DESCRIPTION OF THE TASK: Rewrite each of the entries below with "bbox" replaced by "bounding box", changing nothing else and leaving out the pictures.

PROVIDED RECORDS:
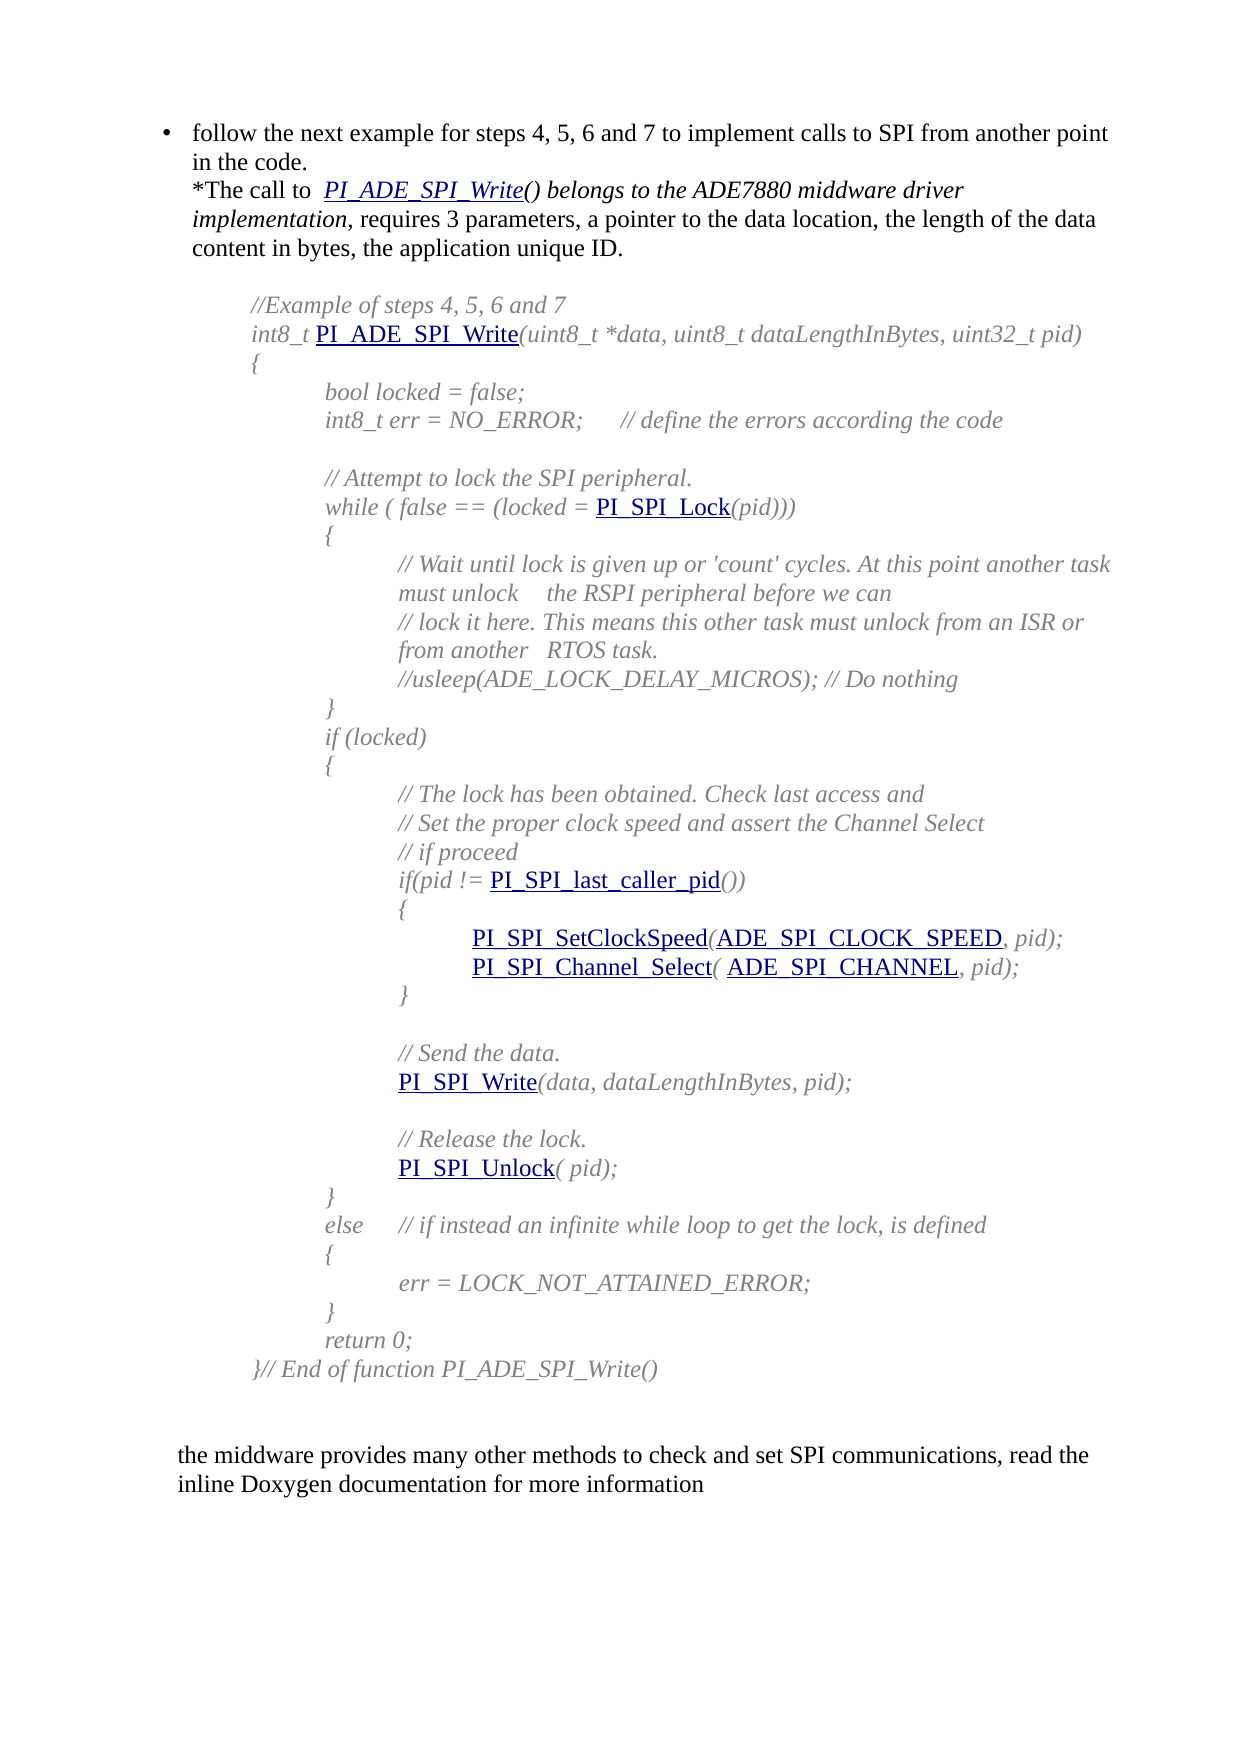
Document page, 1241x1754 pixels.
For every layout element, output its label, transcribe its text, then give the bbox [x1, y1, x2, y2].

list }// End of function PI_ADE_SPI_Write() [221, 1354, 1122, 1383]
list *The call to PI_ADE_SPI_Write() belongs to the ADE7880 middware driver implementation, requires 3 parameters, a pointer to the data location, the length of the data content in bytes, the application unique ID. [162, 176, 1122, 262]
list PI_SPI_Write(data, dataLengthInBytes, pid); [369, 1067, 1122, 1096]
list the middware provides many other methods to check and set SPI communications, read the inline Doxygen documentation for more information [177, 1441, 1122, 1498]
list //usleep(ADE_LOCK_DELAY_MICROS); // Do nothing [369, 664, 1122, 693]
list // Release the lock. [369, 1124, 1122, 1153]
list return 0; [295, 1326, 1122, 1354]
list { [295, 521, 1122, 549]
list if(pid != PI_SPI_last_caller_pid()) [369, 866, 1122, 894]
list while ( false == (locked = PI_SPI_Lock(pid))) [295, 492, 1122, 521]
list } [369, 981, 1122, 1009]
list } [295, 1182, 1122, 1211]
list // Set the proper clock speed and assert the Channel Select [369, 808, 1122, 837]
list { [369, 894, 1122, 923]
list { [295, 751, 1122, 779]
list } [295, 1297, 1122, 1326]
list // Wait until lock is given up or 'count' cycles. At this point another task must unlock the RSPI peripheral before we can [369, 549, 1122, 607]
list int8_t PI_ADE_SPI_Write(uint8_t *data, uint8_t dataLengthInBytes, uint32_t pid) [221, 319, 1122, 348]
list int8_t err = NO_ERROR; // define the errors according the code [295, 406, 1122, 434]
list PI_SPI_SetClockSpeed(ADE_SPI_CLOCK_SPEED, pid); [442, 923, 1122, 952]
list } [295, 693, 1122, 722]
list // Attempt to lock the SPI peripheral. [295, 463, 1122, 492]
list // Send the data. [369, 1038, 1122, 1067]
list { [221, 348, 1122, 377]
list PI_SPI_Channel_Select( ADE_SPI_CHANNEL, pid); [442, 952, 1122, 981]
list // The lock has been obtained. Check last access and [369, 779, 1122, 808]
list PI_SPI_Unlock( pid); [369, 1153, 1122, 1182]
list err = LOCK_NOT_ATTAINED_ERROR; [295, 1268, 1122, 1297]
list { [295, 1239, 1122, 1268]
list //Example of steps 4, 5, 6 and 7 [221, 291, 1122, 319]
list // if proceed [369, 837, 1122, 866]
list bool locked = false; [295, 377, 1122, 406]
list if (locked) [295, 722, 1122, 751]
list else // if instead an infinite while loop to get the lock, is defined [295, 1211, 1122, 1239]
list follow the next example for steps 4, 5, 6 and 7 to implement calls to SPI from another point in the code. [162, 118, 1122, 176]
list // lock it here. This means this other task must unlock from an ISR or from another RTOS task. [369, 607, 1122, 664]
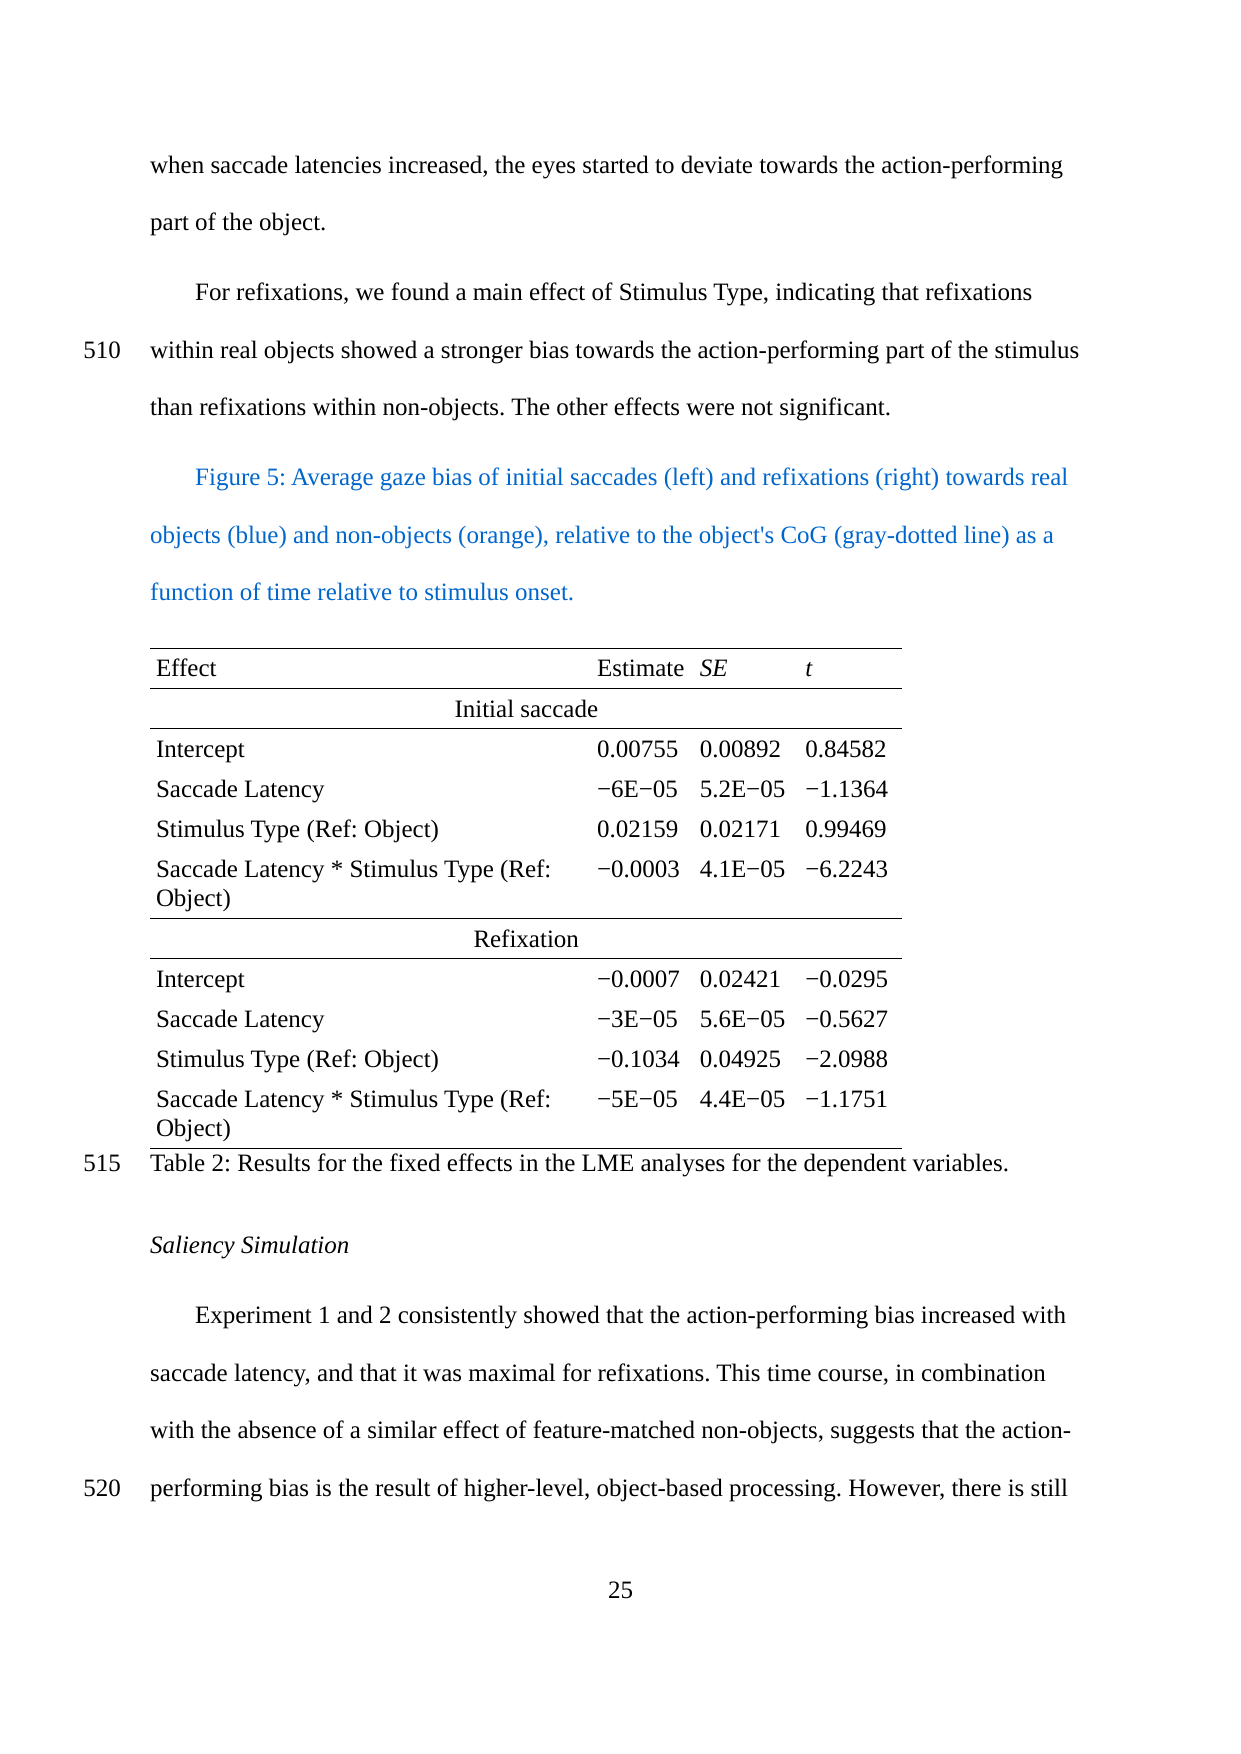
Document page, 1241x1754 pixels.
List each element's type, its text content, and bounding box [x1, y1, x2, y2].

table_cell 0.00892 [694, 729, 799, 768]
table_cell −1.1364 [799, 769, 902, 809]
text Experiment 1 and 2 consistently showed that the action-performing bias increased with saccade latency, and that it was maximal for refixations. This time course, in combination with the absence of a similar effect of feature-matched non-objects, suggests that the action-performing bias is the result of higher-level, object-based processing. However, there is still [150, 1300, 1091, 1502]
table_cell Saccade Latency * Stimulus Type (Ref: Object) [150, 1079, 591, 1148]
table_cell 4.1E−05 [694, 849, 799, 918]
table_cell 5.2E−05 [694, 769, 799, 809]
table_cell −5E−05 [591, 1079, 694, 1148]
table_cell Saccade Latency [150, 999, 591, 1039]
table_header SE [694, 649, 799, 688]
table_cell −1.1751 [799, 1079, 902, 1148]
subtitle Saliency Simulation [150, 1230, 1091, 1259]
table_cell 0.99469 [799, 809, 902, 849]
table_cell Saccade Latency * Stimulus Type (Ref: Object) [150, 849, 591, 918]
table_cell 0.02421 [694, 959, 799, 998]
table_cell 0.04925 [694, 1039, 799, 1079]
text Table 2: Results for the fixed effects in the LME analyses for the dependent variables. [150, 1148, 1091, 1177]
table_cell −0.5627 [799, 999, 902, 1039]
table_cell −2.0988 [799, 1039, 902, 1079]
table_cell Stimulus Type (Ref: Object) [150, 809, 591, 849]
table_cell −6E−05 [591, 769, 694, 809]
table_cell 0.02171 [694, 809, 799, 849]
table_cell Saccade Latency [150, 769, 591, 809]
table_header Estimate [591, 649, 694, 688]
table_cell 5.6E−05 [694, 999, 799, 1039]
table_header t [799, 649, 902, 688]
table_cell −0.0007 [591, 959, 694, 998]
table_cell Initial saccade [150, 689, 902, 728]
table_cell −3E−05 [591, 999, 694, 1039]
table_cell Intercept [150, 959, 591, 998]
table_cell Stimulus Type (Ref: Object) [150, 1039, 591, 1079]
text when saccade latencies increased, the eyes started to deviate towards the action-performing part of the object. [150, 150, 1091, 236]
table_cell Intercept [150, 729, 591, 768]
table_header Effect [150, 649, 591, 688]
table_cell 0.02159 [591, 809, 694, 849]
table_cell −0.0003 [591, 849, 694, 918]
table_cell 0.00755 [591, 729, 694, 768]
table_cell −0.1034 [591, 1039, 694, 1079]
table_cell 4.4E−05 [694, 1079, 799, 1148]
table_cell 0.84582 [799, 729, 902, 768]
table_cell Refixation [150, 919, 902, 958]
text Figure 5: Average gaze bias of initial saccades (left) and refixations (right) towards real objects (blue) and non-objects (orange), relative to the object's CoG (gray-dotted line) as a function of time relative to stimulus onset. [150, 462, 1091, 606]
table_cell −6.2243 [799, 849, 902, 918]
table_cell −0.0295 [799, 959, 902, 998]
text For refixations, we found a main effect of Stimulus Type, indicating that refixations within real objects showed a stronger bias towards the action-performing part of the stimulus than refixations within non-objects. The other effects were not significant. [150, 277, 1091, 421]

SOLUTION TO THIS PROBLEM:
Document page, 1241x1754 pixels.
For every layout element, output its label, transcribe its text, then give the bounding box [x1, y1, x2, y2].

list }// End of function PI_ADE_SPI_Write() [221, 1354, 1122, 1383]
list *The call to PI_ADE_SPI_Write() belongs to the ADE7880 middware driver implementation, requires 3 parameters, a pointer to the data location, the length of the data content in bytes, the application unique ID. [162, 176, 1122, 262]
list PI_SPI_Write(data, dataLengthInBytes, pid); [369, 1067, 1122, 1096]
list the middware provides many other methods to check and set SPI communications, read the inline Doxygen documentation for more information [177, 1441, 1122, 1498]
list //usleep(ADE_LOCK_DELAY_MICROS); // Do nothing [369, 664, 1122, 693]
list // Release the lock. [369, 1124, 1122, 1153]
list return 0; [295, 1326, 1122, 1354]
list { [295, 521, 1122, 549]
list if(pid != PI_SPI_last_caller_pid()) [369, 866, 1122, 894]
list while ( false == (locked = PI_SPI_Lock(pid))) [295, 492, 1122, 521]
list } [369, 981, 1122, 1009]
list } [295, 1182, 1122, 1211]
list // Set the proper clock speed and assert the Channel Select [369, 808, 1122, 837]
list { [369, 894, 1122, 923]
list { [295, 751, 1122, 779]
list } [295, 1297, 1122, 1326]
list // Wait until lock is given up or 'count' cycles. At this point another task must unlock the RSPI peripheral before we can [369, 549, 1122, 607]
list int8_t PI_ADE_SPI_Write(uint8_t *data, uint8_t dataLengthInBytes, uint32_t pid) [221, 319, 1122, 348]
list int8_t err = NO_ERROR; // define the errors according the code [295, 406, 1122, 434]
list PI_SPI_SetClockSpeed(ADE_SPI_CLOCK_SPEED, pid); [442, 923, 1122, 952]
list } [295, 693, 1122, 722]
list // Attempt to lock the SPI peripheral. [295, 463, 1122, 492]
list // Send the data. [369, 1038, 1122, 1067]
list { [221, 348, 1122, 377]
list PI_SPI_Channel_Select( ADE_SPI_CHANNEL, pid); [442, 952, 1122, 981]
list // The lock has been obtained. Check last access and [369, 779, 1122, 808]
list PI_SPI_Unlock( pid); [369, 1153, 1122, 1182]
list err = LOCK_NOT_ATTAINED_ERROR; [295, 1268, 1122, 1297]
list { [295, 1239, 1122, 1268]
list //Example of steps 4, 5, 6 and 7 [221, 291, 1122, 319]
list // if proceed [369, 837, 1122, 866]
list bool locked = false; [295, 377, 1122, 406]
list if (locked) [295, 722, 1122, 751]
list else // if instead an infinite while loop to get the lock, is defined [295, 1211, 1122, 1239]
list follow the next example for steps 4, 5, 6 and 7 to implement calls to SPI from another point in the code. [162, 118, 1122, 176]
list // lock it here. This means this other task must unlock from an ISR or from another RTOS task. [369, 607, 1122, 664]
Document page, 1241x1754 pixels.
List each element's type, its text content, and bounding box [x1, y1, x2, y2].

table_cell 0.00892 [694, 729, 799, 768]
table_cell −1.1364 [799, 769, 902, 809]
text Experiment 1 and 2 consistently showed that the action-performing bias increased with saccade latency, and that it was maximal for refixations. This time course, in combination with the absence of a similar effect of feature-matched non-objects, suggests that the action-performing bias is the result of higher-level, object-based processing. However, there is still [150, 1300, 1091, 1502]
table_cell Saccade Latency * Stimulus Type (Ref: Object) [150, 1079, 591, 1148]
table_cell 4.1E−05 [694, 849, 799, 918]
table_cell 5.2E−05 [694, 769, 799, 809]
table_cell −5E−05 [591, 1079, 694, 1148]
table_cell Saccade Latency [150, 999, 591, 1039]
table_header SE [694, 649, 799, 688]
table_cell −1.1751 [799, 1079, 902, 1148]
subtitle Saliency Simulation [150, 1230, 1091, 1259]
table_cell 0.99469 [799, 809, 902, 849]
table_cell Saccade Latency * Stimulus Type (Ref: Object) [150, 849, 591, 918]
table_cell 0.02421 [694, 959, 799, 998]
table_cell 0.04925 [694, 1039, 799, 1079]
text Table 2: Results for the fixed effects in the LME analyses for the dependent variables. [150, 1148, 1091, 1177]
table_cell −0.5627 [799, 999, 902, 1039]
table_cell −2.0988 [799, 1039, 902, 1079]
table_cell Stimulus Type (Ref: Object) [150, 809, 591, 849]
table_cell −6E−05 [591, 769, 694, 809]
table_cell 0.02171 [694, 809, 799, 849]
table_cell Saccade Latency [150, 769, 591, 809]
table_header Estimate [591, 649, 694, 688]
table_cell 5.6E−05 [694, 999, 799, 1039]
table_header t [799, 649, 902, 688]
table_cell −0.0007 [591, 959, 694, 998]
table_cell Initial saccade [150, 689, 902, 728]
table_cell −3E−05 [591, 999, 694, 1039]
table_cell Intercept [150, 959, 591, 998]
table_cell Stimulus Type (Ref: Object) [150, 1039, 591, 1079]
text when saccade latencies increased, the eyes started to deviate towards the action-performing part of the object. [150, 150, 1091, 236]
table_cell Intercept [150, 729, 591, 768]
table_header Effect [150, 649, 591, 688]
table_cell 0.02159 [591, 809, 694, 849]
table_cell −0.0003 [591, 849, 694, 918]
table_cell 0.00755 [591, 729, 694, 768]
table_cell −0.1034 [591, 1039, 694, 1079]
table_cell 4.4E−05 [694, 1079, 799, 1148]
table_cell 0.84582 [799, 729, 902, 768]
table_cell Refixation [150, 919, 902, 958]
text Figure 5: Average gaze bias of initial saccades (left) and refixations (right) towards real objects (blue) and non-objects (orange), relative to the object's CoG (gray-dotted line) as a function of time relative to stimulus onset. [150, 462, 1091, 606]
table_cell −6.2243 [799, 849, 902, 918]
table_cell −0.0295 [799, 959, 902, 998]
text For refixations, we found a main effect of Stimulus Type, indicating that refixations within real objects showed a stronger bias towards the action-performing part of the stimulus than refixations within non-objects. The other effects were not significant. [150, 277, 1091, 421]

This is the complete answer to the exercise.